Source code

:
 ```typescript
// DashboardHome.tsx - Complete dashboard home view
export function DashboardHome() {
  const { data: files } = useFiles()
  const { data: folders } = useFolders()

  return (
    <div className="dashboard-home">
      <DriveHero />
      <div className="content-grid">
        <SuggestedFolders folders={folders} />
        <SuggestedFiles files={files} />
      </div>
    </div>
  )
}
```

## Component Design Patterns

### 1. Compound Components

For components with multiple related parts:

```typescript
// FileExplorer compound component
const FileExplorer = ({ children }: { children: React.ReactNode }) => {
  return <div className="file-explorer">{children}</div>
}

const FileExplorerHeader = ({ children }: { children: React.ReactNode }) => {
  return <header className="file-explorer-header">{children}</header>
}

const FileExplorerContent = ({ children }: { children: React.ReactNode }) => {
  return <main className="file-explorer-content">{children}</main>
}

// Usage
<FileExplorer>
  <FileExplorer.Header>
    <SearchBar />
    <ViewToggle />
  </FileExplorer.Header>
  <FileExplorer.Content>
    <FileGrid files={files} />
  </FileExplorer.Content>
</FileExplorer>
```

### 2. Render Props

TASK DIRECTIONS:
Whatever the entries say, repeat all of them exactly.

ANSWER TO THE PROBLEM:
Source code

:
 ```typescript
// DashboardHome.tsx - Complete dashboard home view
export function DashboardHome() {
  const { data: files } = useFiles()
  const { data: folders } = useFolders()

  return (
    <div className="dashboard-home">
      <DriveHero />
      <div className="content-grid">
        <SuggestedFolders folders={folders} />
        <SuggestedFiles files={files} />
      </div>
    </div>
  )
}
```

## Component Design Patterns

### 1. Compound Components

For components with multiple related parts:

```typescript
// FileExplorer compound component
const FileExplorer = ({ children }: { children: React.ReactNode }) => {
  return <div className="file-explorer">{children}</div>
}

const FileExplorerHeader = ({ children }: { children: React.ReactNode }) => {
  return <header className="file-explorer-header">{children}</header>
}

const FileExplorerContent = ({ children }: { children: React.ReactNode }) => {
  return <main className="file-explorer-content">{children}</main>
}

// Usage
<FileExplorer>
  <FileExplorer.Header>
    <SearchBar />
    <ViewToggle />
  </FileExplorer.Header>
  <FileExplorer.Content>
    <FileGrid files={files} />
  </FileExplorer.Content>
</FileExplorer>
```

### 2. Render Props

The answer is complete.